Pour prolonger l’article "Economie de marché : Oui. Société de marché : Non. La santé au cœur de ce débat". du 31 octobre 2013, je voudrais mettre en évidence qu’une analyse sur la place des complémentaires de santé, sans intégrer dans celle-ci une analyse sur l’offre de soins, ne peut qu’être partielle, avec le risque de déboucher sur des propositions elles aussi partielles et donc inadaptées.
Aujourd'hui un certain nombre d'acteurs considèrent, et c’est notamment le cas des signataires de la pétition "un débat public sur la santé", que la place accordée aux complémentaires nous conduit progressivement vers la privatisation de la sécurité sociale.
Comment se fait-il que le développement d’une offre de soins dans le secteur privé à but lucratif, n’ait pas été un sujet de mobilisation aussi fort, contre le risque de privatisation?
Or s’il y a un segment dans le système de santé qui est fortement privatisée, c’est l’offre de soins. Dans le domaine du premier recours, c’est la médecine libérale qui a, de fait, été reconnue comme légitime, en ambulatoire.

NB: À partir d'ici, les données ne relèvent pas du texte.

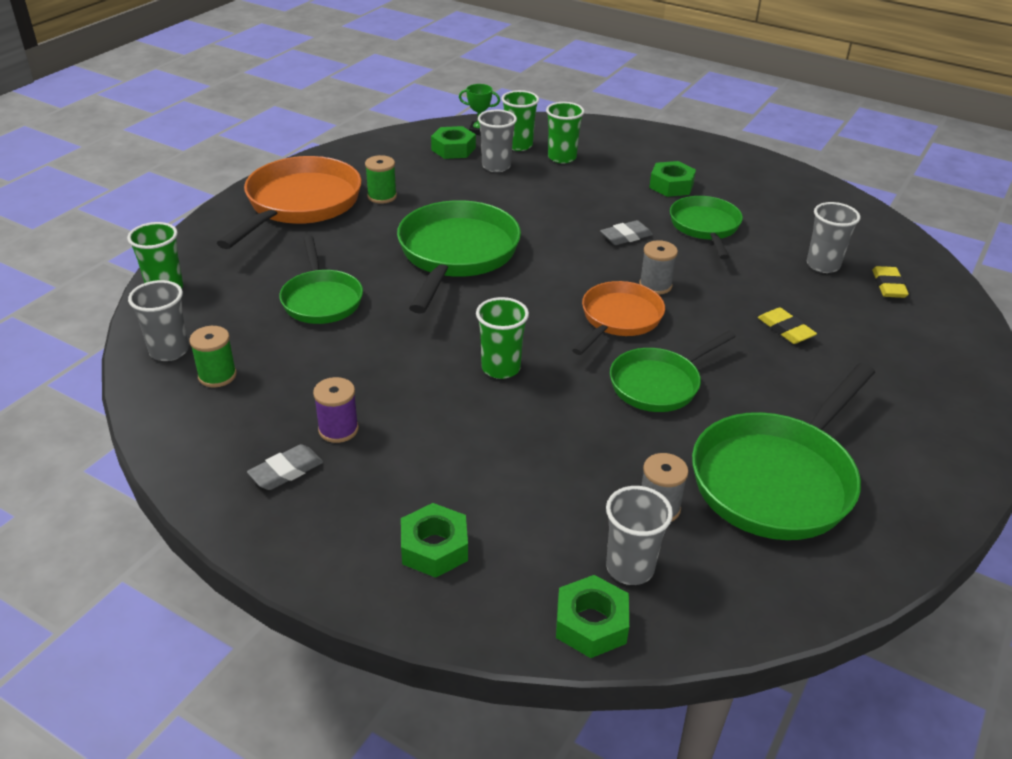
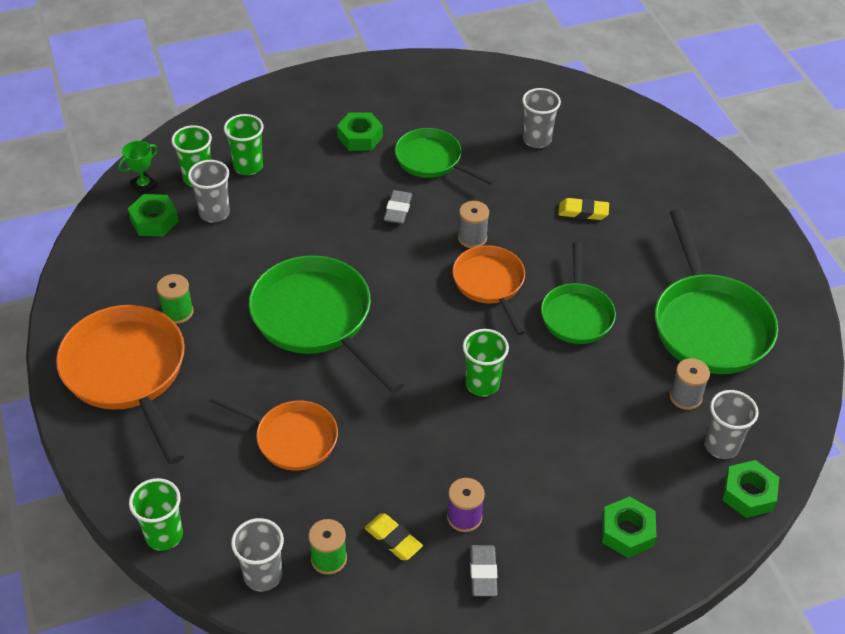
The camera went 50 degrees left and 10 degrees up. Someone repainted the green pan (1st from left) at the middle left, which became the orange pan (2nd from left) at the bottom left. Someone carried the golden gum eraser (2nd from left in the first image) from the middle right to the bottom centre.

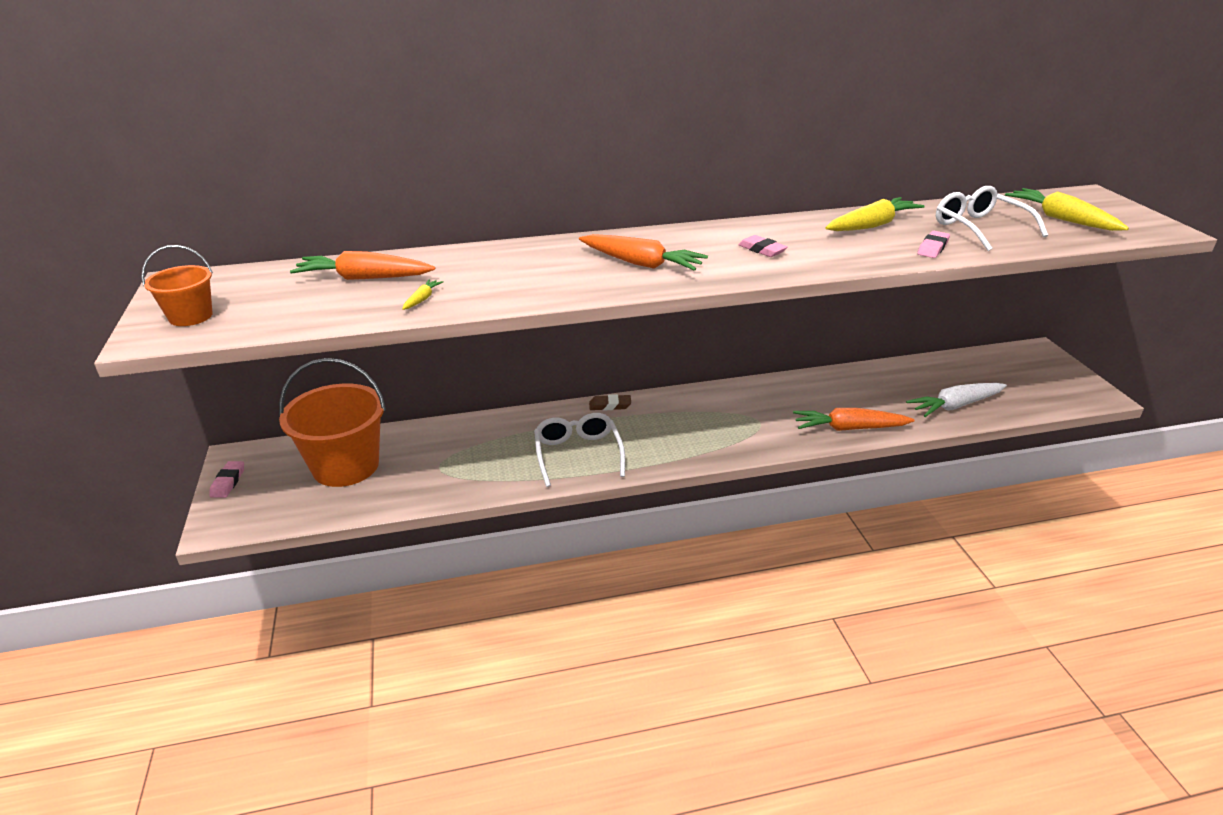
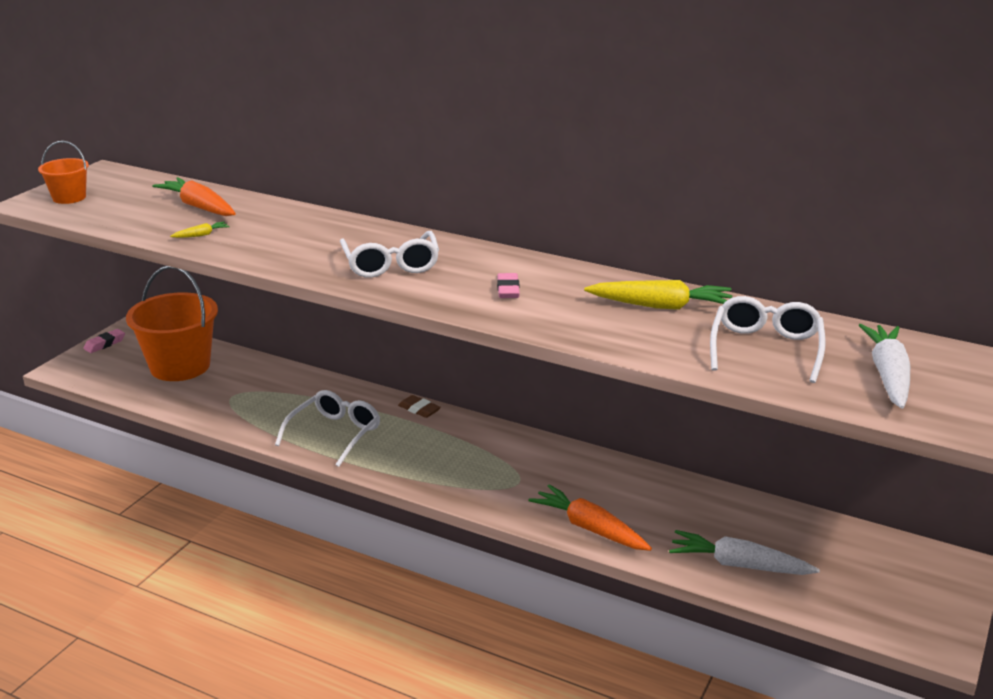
The camera went 40 degrees right and 5 degrees down. Someone swapped the orange carrot (2nd from left) at the top centre for the white glasses (2nd from left) at the centre. Someone repainted the golden carrot (3rd from left) at the top right, which became the white carrot (2nd from left) at the middle right. Someone took away the pink gum eraser (3rd from left) at the top right.

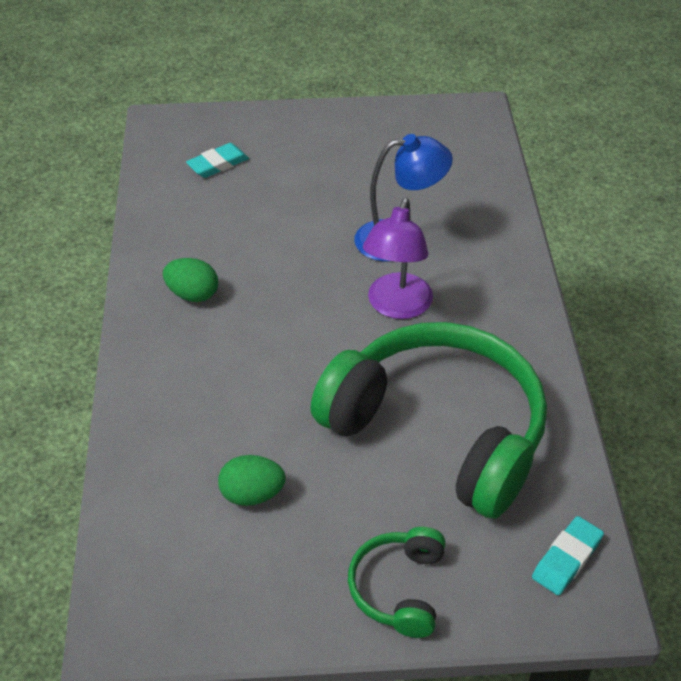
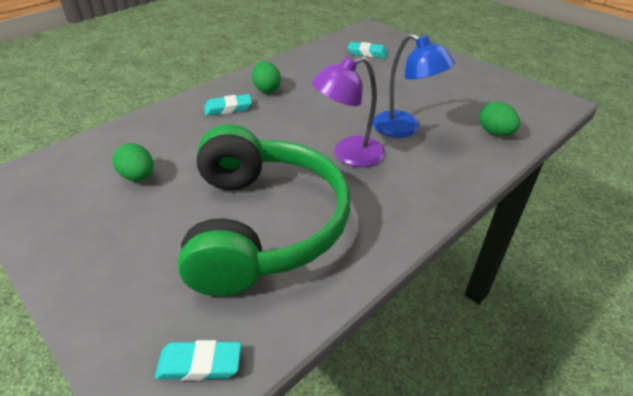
The camera went 50 degrees right and 5 degrees down. Someone put down the aqua gum eraser (2nd from left) at the top centre. Someone put down the green egg (3rd from left) at the top right. Someone took away the green headset (1st from left) at the bottom centre.

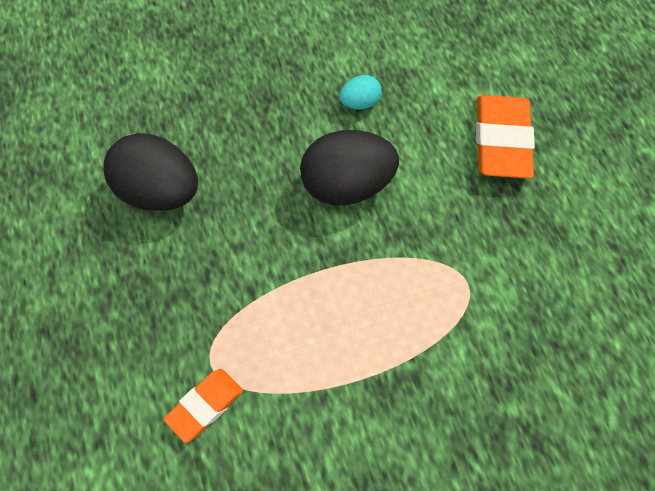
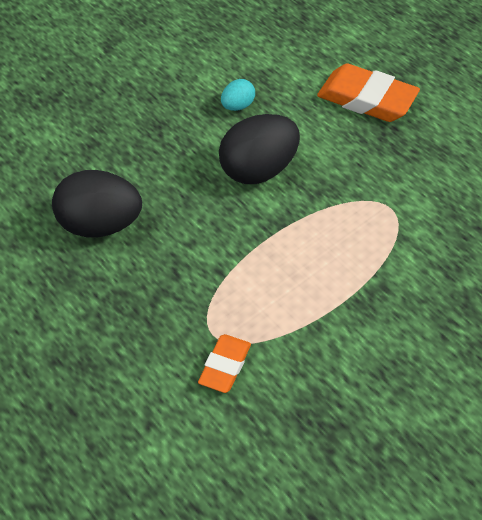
The camera went 20 degrees left and 10 degrees down. Someone rotated the orange gum eraser (2nd from left) at the top right by 45 degrees counterclockwise.

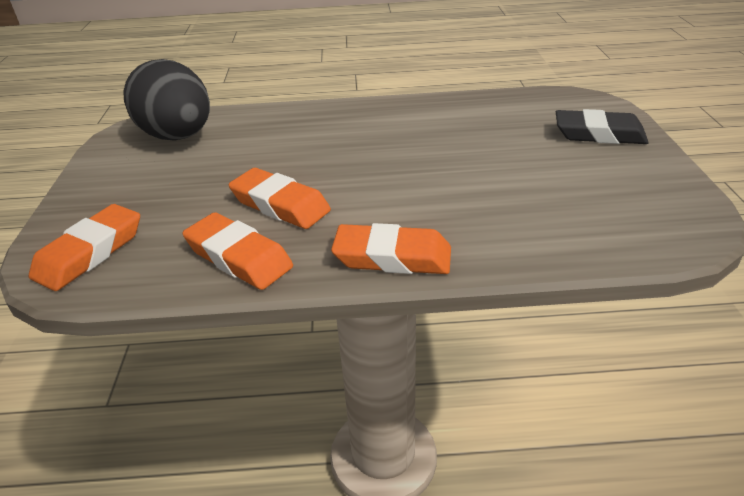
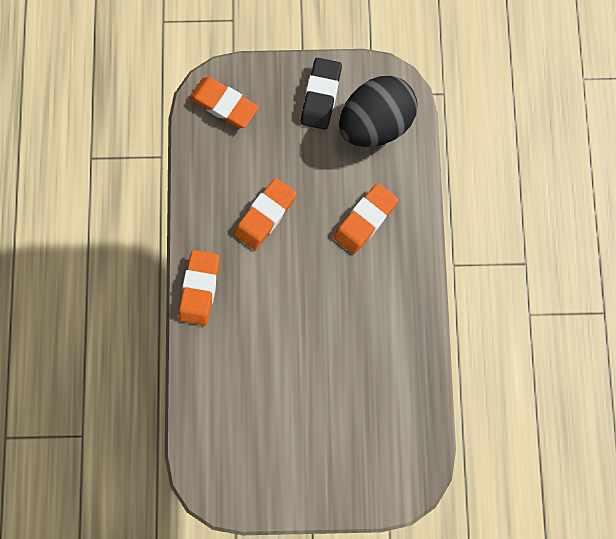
The camera went 90 degrees right and 40 degrees up. Someone carried the jet-black gum eraser from the top right to the top centre. Someone carried the orange gum eraser (2nd from left in the first image) from the middle left to the centre.

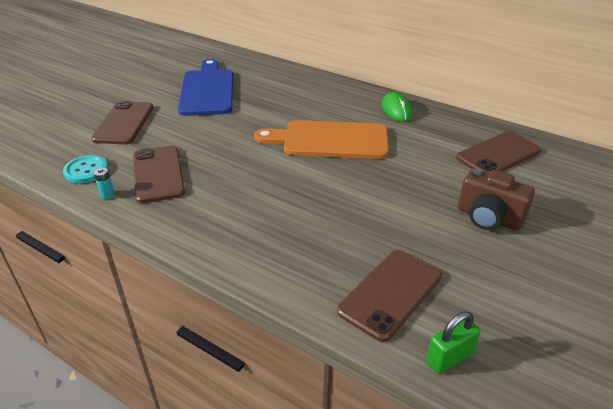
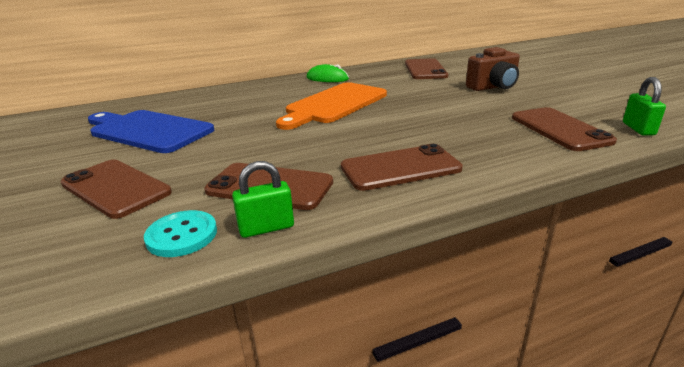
The camera went 55 degrees left and 10 degrees down. Someone swapped the aqua AA battery at the middle left for the green lock (1st from left) at the centre. Someone put down the russet phone (3rd from left) at the centre.

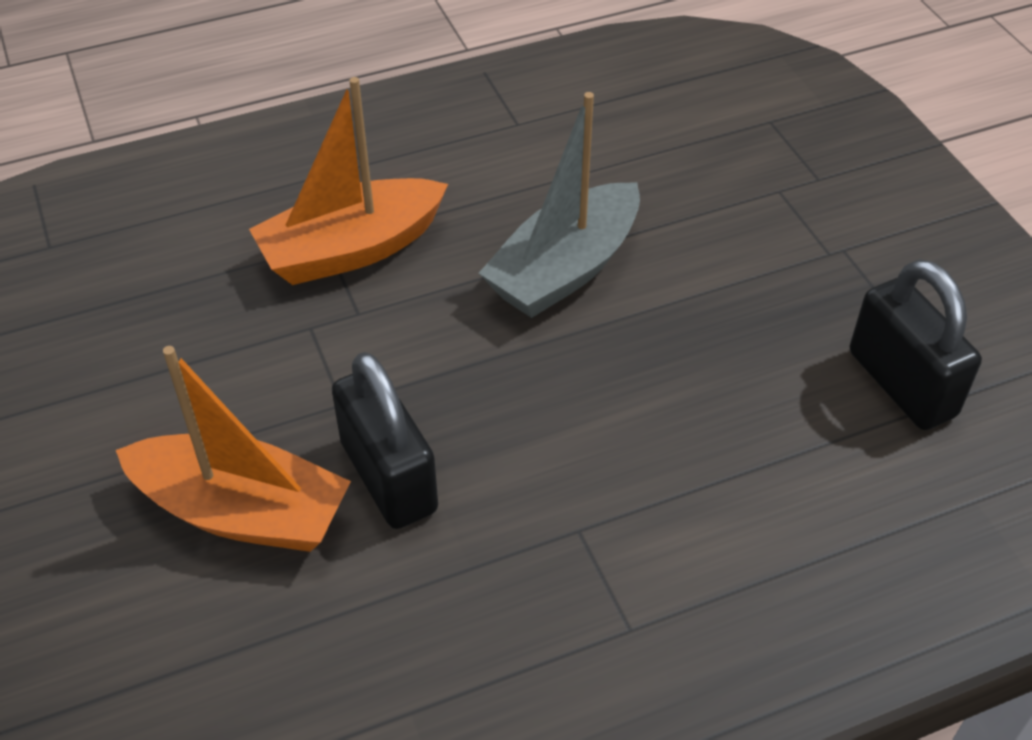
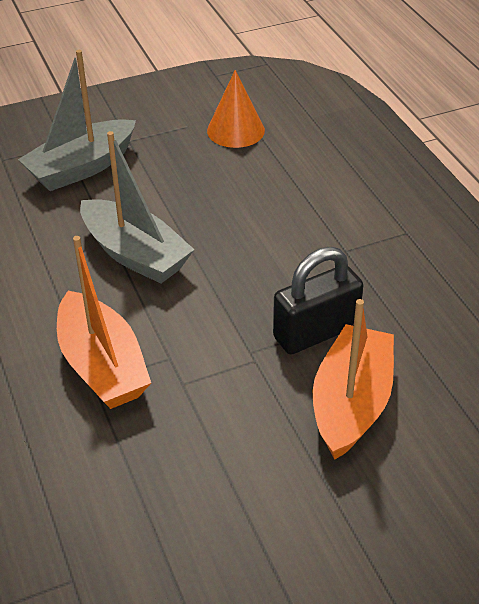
The camera went 90 degrees left and 5 degrees down. Someone put down the ash-grey boat (1st from left) at the top left. Someone swapped the jet-black lock (2nd from left) at the middle right for the orange cone shape at the top centre.

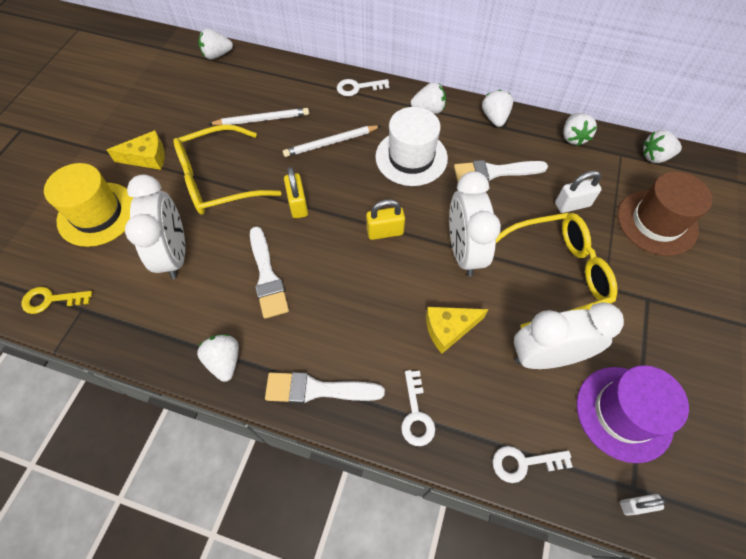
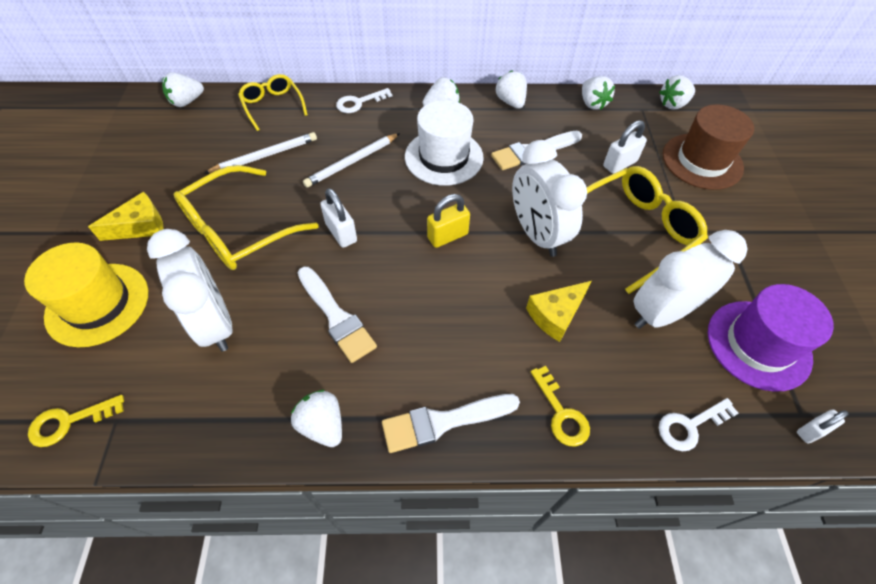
The camera went 20 degrees left and 5 degrees down. Someone put down the golden glasses (2nd from left) at the top left. Someone repainted the golden lock (1st from left) at the centre, which became the white lock (1st from left) at the centre. Someone repainted the white key (2nd from left) at the bottom centre, which became the golden key (2nd from left) at the bottom centre.

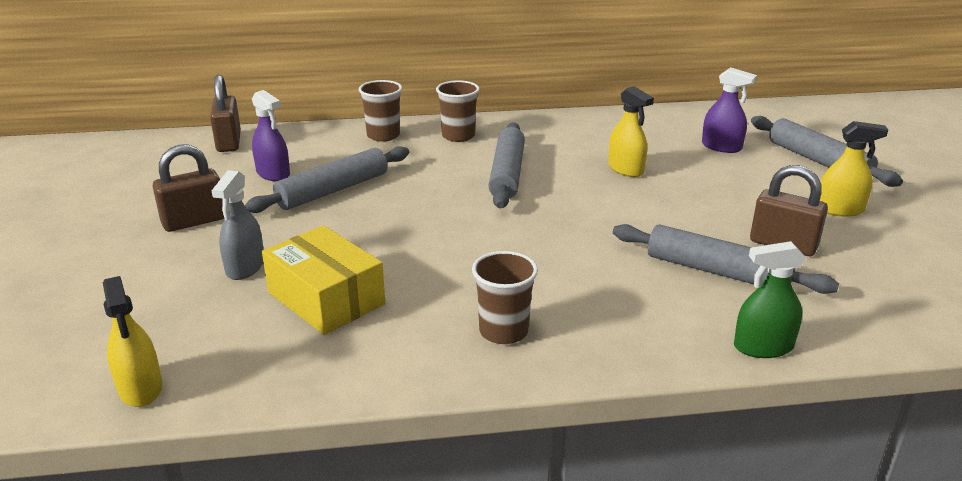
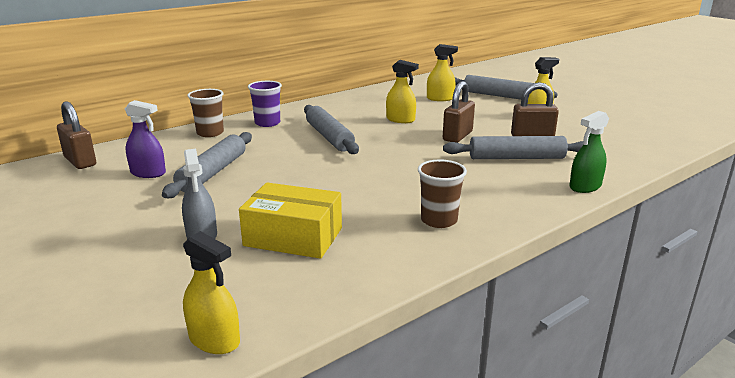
The camera went 30 degrees left and 5 degrees down. Someone repainted the russet beaker (2nd from left) at the top centre, which became the violet beaker at the top centre. Someone repainted the violet spray bottle (2nd from left) at the top right, which became the golden spray bottle (3rd from left) at the top centre. Someone carried the russet lock (1st from left in the first image) from the middle left to the top centre.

Dans le domaine hospitalier, il suffit de rappeler que, pour l’ensemble des disciplines, le secteur privé représente 28% des entrées et venues en établissement de santé, pour signifier la place du secteur privé. Et si l’on prend la chirurgie, c’est 54% de cette dernière qui est réalisée dans le secteur privé. 68% si on ne parle que la chirurgie ambulatoire.
Aucun pouvoir politique de droite comme de gauche n’a remis en cause l’architecture globale du système de santé fait d’une multiplicité d’acteurs. Et afin de répondre aux questions liées à l’accessibilité à des soins de qualité pour tous, et aux priorités de santé publique, le choix a été fait de faire porter les efforts sur la mise en cohérence entre tous les acteurs, par une volonté de régulation qui s’est traduite par la mise en place d’outils et de mesures.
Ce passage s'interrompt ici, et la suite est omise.